The issue will be due to the scaling in this case:

import pandas as pd
ames_housing = pd.read_csv("../datasets/house_prices.csv", na_values="?")
target_name = "SalePrice"
data = ames_housing.drop(columns=target_name)
target = ames_housing[target_name]

numerical_features = [
    "LotFrontage", "LotArea", "MasVnrArea", "BsmtFinSF1", "BsmtFinSF2",
    "BsmtUnfSF", "TotalBsmtSF", "1stFlrSF", "2ndFlrSF", "LowQualFinSF",
    "GrLivArea", "BedroomAbvGr", "KitchenAbvGr", "TotRmsAbvGrd", "Fireplaces",
    "GarageCars", "GarageArea", "WoodDeckSF", "OpenPorchSF", "EnclosedPorch",
    "3SsnPorch", "ScreenPorch", "PoolArea", "MiscVal",
]

data_numerical = data[numerical_features]

from sklearn.pipeline import make_pipeline
from sklearn.preprocessing import StandardScaler
from sklearn.impute import SimpleImputer
from sklearn.linear_model import LinearRegression

model_imputer_first = make_pipeline(
    SimpleImputer(), StandardScaler(), LinearRegression()
).fit(data_numerical, target)
model_scaler_first = make_pipeline(
    StandardScaler(), SimpleImputer(), LinearRegression()
).fit(data_numerical, target)

We can check that the means are close:

import numpy as np

np.testing.assert_allclose(
    model_scaler_first[0].mean_,
    model_imputer_first[1].mean_
)

and then the scale:

np.testing.assert_allclose(
    model_scaler_first[0].scale_,
    model_imputer_first[1].scale_
)

---------------------------------------------------------------------------
AssertionError                            Traceback (most recent call last)
<ipython-input-57-9b05a422bc3e> in <module>
----> 1 np.testing.assert_allclose(
      2     model_scaler_first[0].scale_,
      3     model_imputer_first[1].scale_
      4 )

    [... skipping hidden 1 frame]

/opt/conda/lib/python3.9/site-packages/numpy/testing/_private/utils.py in assert_array_compare(comparison, x, y, err_msg, verbose, header, precision, equal_nan, equal_inf)
    840                                 verbose=verbose, header=header,
    841                                 names=('x', 'y'), precision=precision)
--> 842             raise AssertionError(msg)
    843     except ValueError:
    844         import traceback

AssertionError: 
Not equal to tolerance rtol=1e-07, atol=0

Mismatched elements: 2 / 24 (8.33%)
Max absolute difference: 2.25816052
Max relative difference: 0.10256683
 x: array([2.427464e+01, 9.977846e+03, 1.810038e+02, 4.559419e+02,
       1.612640e+02, 4.417156e+02, 4.385551e+02, 3.864553e+02,
       4.363789e+02, 4.860643e+01, 5.253004e+02, 8.154986e-01,...
 y: array([2.201648e+01, 9.977846e+03, 1.805073e+02, 4.559419e+02,
       1.612640e+02, 4.417156e+02, 4.385551e+02, 3.864553e+02,
       4.363789e+02, 4.860643e+01, 5.253004e+02, 8.154986e-01,...

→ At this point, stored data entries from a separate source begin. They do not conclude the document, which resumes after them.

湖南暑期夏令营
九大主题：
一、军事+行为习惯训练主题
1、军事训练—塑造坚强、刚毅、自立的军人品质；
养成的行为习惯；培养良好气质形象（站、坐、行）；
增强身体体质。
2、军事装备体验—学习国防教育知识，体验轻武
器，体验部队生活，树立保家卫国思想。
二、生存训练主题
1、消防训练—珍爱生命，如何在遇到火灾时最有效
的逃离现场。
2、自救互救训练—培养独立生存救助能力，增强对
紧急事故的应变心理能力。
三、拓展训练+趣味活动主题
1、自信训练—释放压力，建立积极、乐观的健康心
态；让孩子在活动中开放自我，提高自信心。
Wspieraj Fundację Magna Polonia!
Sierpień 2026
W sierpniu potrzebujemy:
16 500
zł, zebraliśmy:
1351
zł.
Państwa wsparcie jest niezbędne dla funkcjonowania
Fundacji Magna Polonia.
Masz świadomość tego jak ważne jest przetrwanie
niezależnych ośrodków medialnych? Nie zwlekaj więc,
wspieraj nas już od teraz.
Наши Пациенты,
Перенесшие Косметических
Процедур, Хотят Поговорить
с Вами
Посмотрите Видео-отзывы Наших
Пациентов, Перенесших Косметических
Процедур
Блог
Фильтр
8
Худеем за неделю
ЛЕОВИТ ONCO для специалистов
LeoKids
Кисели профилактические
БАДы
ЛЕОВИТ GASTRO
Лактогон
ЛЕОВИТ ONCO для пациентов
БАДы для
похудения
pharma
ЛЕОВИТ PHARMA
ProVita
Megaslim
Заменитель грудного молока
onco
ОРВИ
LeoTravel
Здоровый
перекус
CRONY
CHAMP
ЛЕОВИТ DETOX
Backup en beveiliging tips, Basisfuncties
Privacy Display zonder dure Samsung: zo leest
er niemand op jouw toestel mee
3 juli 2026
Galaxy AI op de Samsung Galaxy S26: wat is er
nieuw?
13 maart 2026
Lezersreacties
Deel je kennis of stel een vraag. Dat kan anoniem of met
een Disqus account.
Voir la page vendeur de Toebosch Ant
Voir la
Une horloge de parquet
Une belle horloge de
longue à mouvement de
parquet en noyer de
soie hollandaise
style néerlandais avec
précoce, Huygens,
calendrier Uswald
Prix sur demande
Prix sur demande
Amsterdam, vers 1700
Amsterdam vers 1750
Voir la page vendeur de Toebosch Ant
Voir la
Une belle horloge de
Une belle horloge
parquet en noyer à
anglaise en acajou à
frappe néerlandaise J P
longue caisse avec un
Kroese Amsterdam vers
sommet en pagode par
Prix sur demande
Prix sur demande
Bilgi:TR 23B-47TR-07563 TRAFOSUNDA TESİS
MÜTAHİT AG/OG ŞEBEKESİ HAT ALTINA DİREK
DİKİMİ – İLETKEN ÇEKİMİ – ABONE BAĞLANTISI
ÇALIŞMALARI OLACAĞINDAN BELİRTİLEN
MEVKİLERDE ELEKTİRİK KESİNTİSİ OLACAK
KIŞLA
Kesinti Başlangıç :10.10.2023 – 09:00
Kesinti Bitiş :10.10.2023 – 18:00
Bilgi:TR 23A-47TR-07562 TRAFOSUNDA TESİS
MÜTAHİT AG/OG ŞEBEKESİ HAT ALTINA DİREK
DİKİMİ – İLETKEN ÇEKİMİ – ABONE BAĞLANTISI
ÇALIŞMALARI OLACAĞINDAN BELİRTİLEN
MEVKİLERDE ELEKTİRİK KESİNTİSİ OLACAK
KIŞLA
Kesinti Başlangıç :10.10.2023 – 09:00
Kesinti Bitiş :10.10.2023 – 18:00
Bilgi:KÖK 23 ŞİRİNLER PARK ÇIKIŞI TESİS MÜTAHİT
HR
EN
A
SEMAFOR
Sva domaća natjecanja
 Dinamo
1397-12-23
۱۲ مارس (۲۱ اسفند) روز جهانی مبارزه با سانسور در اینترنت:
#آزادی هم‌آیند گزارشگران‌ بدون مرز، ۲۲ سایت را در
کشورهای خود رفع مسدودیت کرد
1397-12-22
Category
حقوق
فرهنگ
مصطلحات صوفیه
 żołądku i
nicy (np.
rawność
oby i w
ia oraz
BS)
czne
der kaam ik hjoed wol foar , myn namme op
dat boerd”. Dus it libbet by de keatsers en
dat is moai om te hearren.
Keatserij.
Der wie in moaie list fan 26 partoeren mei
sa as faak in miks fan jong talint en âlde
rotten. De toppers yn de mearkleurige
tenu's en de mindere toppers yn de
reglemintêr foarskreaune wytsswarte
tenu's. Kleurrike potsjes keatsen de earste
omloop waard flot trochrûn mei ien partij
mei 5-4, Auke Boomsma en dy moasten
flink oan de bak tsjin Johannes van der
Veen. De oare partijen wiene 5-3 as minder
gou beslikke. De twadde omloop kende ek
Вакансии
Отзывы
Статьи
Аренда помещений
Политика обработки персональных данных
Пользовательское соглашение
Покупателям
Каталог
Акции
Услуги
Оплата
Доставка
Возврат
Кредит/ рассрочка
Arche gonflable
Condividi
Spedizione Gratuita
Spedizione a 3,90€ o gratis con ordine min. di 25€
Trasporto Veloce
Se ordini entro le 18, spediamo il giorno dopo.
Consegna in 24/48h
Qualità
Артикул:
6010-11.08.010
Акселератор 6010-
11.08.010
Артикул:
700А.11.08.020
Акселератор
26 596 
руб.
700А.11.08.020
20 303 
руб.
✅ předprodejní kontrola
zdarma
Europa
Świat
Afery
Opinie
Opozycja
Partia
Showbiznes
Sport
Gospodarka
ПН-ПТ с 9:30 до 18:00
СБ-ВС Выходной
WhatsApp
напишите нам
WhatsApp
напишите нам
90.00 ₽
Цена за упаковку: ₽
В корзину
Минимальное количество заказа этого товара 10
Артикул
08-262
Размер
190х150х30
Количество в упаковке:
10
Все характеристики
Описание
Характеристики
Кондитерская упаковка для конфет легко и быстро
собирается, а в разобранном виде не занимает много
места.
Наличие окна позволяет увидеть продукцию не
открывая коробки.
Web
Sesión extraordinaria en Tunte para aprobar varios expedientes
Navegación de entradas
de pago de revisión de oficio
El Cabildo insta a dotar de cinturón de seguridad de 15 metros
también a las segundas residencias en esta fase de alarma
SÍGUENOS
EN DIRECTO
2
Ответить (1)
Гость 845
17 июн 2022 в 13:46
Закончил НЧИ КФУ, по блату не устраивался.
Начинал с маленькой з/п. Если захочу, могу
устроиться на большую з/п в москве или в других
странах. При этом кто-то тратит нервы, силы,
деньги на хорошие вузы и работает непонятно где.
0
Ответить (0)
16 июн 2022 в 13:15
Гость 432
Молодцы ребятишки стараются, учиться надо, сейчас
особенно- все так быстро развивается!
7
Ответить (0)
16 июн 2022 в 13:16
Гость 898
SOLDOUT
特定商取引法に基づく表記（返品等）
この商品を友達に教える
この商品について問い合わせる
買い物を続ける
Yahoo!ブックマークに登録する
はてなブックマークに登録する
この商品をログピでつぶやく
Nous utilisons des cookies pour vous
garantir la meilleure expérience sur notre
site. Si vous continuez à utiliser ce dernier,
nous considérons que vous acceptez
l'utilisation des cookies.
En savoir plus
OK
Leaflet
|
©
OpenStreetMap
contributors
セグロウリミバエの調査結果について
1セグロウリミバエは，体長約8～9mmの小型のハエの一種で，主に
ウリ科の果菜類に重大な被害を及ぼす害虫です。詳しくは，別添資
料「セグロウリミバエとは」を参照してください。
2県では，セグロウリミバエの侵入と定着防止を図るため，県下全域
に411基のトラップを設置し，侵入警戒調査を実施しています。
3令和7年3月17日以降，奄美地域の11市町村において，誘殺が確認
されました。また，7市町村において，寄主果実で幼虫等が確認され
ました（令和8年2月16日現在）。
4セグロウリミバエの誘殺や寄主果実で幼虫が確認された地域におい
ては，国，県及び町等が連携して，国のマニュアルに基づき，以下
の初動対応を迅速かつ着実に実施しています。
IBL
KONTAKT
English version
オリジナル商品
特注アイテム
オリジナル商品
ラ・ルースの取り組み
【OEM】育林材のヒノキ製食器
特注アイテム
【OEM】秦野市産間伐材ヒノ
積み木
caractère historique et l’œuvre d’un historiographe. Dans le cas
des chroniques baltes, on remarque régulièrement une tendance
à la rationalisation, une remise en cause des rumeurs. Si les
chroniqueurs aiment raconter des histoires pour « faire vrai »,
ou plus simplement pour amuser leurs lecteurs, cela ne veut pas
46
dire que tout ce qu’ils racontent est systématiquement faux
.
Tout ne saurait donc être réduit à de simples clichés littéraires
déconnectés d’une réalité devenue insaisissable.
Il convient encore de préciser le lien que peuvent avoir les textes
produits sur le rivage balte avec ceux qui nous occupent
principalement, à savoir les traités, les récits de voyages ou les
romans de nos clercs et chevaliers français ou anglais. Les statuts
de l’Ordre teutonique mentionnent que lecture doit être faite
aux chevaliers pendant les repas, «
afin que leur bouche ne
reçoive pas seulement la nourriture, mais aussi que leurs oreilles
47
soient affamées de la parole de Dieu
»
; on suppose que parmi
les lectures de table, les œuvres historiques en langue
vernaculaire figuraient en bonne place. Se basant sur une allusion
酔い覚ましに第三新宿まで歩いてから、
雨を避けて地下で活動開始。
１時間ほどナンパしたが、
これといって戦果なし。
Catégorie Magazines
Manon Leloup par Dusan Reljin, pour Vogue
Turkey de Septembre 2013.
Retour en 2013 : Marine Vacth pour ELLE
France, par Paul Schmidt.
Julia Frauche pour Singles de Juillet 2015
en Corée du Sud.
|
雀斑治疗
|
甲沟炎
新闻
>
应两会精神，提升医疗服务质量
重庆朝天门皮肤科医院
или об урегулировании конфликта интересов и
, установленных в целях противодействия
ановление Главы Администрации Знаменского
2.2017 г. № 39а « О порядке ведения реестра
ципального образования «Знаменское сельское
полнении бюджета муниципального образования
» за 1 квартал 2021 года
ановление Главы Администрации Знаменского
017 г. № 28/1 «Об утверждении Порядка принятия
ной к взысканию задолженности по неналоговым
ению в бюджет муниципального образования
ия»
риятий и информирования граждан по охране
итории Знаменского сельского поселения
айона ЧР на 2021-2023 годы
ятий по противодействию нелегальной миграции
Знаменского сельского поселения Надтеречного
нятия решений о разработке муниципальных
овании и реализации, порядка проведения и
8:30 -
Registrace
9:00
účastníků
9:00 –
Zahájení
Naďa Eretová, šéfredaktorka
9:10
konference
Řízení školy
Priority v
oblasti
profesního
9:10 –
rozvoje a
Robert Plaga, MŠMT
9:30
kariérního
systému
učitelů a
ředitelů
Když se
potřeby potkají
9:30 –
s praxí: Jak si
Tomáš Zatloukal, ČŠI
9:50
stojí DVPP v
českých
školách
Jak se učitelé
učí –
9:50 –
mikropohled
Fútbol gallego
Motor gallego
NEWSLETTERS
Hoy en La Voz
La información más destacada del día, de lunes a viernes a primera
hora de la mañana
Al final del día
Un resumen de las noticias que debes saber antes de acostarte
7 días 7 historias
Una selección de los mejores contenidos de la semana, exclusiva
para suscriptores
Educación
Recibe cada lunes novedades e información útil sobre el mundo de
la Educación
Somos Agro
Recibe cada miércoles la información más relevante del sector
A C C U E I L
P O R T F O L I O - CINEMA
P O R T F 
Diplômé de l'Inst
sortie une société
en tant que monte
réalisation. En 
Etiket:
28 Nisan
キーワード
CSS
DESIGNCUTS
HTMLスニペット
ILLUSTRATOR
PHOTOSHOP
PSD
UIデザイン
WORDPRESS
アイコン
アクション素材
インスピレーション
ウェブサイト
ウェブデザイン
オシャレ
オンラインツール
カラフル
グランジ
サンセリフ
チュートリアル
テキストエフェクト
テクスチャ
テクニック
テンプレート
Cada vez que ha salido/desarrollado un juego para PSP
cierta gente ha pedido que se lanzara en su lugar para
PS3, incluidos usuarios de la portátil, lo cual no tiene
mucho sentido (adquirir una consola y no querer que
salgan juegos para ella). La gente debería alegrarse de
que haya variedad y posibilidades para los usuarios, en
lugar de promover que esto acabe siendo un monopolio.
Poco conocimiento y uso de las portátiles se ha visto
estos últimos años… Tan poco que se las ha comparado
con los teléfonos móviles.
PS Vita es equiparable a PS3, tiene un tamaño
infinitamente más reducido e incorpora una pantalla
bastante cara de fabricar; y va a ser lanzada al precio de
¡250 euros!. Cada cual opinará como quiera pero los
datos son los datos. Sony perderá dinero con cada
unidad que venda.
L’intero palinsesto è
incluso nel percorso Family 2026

Here the scale values of the first and third features are slightly different.

So indeed, this little change will make that the LinearRegression will go sideways for numerical issue (which one of the reasons why we always advise to use a Ridge model ). I find it a pity that this is indeed changing completely the answers here since this is not the goal of the exercise. We should solve this issue and probably the easiest thing for this section is to be directive regarding the order of the transformer in the pipeline.

moaatt · 2 June 2021 22:20

I also ran into this issue as well, and it took a while to come here to figure out what went wrong. I think that this is an interesting case that should either be covered in the material or mentioned in the question.

glemaitre58 · 3 June 2021 07:29

It is somehow similar to what is presented in exercise M4.04: 📃 Solution for Exercise M4.04 — Scikit-learn course. This time, it is happening on non-synthetic data.

moaatt · 3 June 2021 12:37

I apologize but I cannot see much of a connection to exercise M4.04 has no scaling or imputation at all.

ZHANG_INSA_ROUEN · 7 June 2021 09:54

Hi, I also met this problem.
For me the explanation is quite clear.
The reason why I put the SimpleImputer before StandardScaler is the same as lionelBoillot.
Maybe it’s better to issue this problem in the question describe.

glemaitre58 · 7 June 2021 12:12

Fixed in FIX be more explicit regarding numerical pipeline order · INRIA/scikit-learn-mooc@f11a8e7 · GitHub

It requires an action to be changed in FUN but should be shortly available.

MarieCollin · 7 June 2021 12:46

It has been changed in FUN platform too.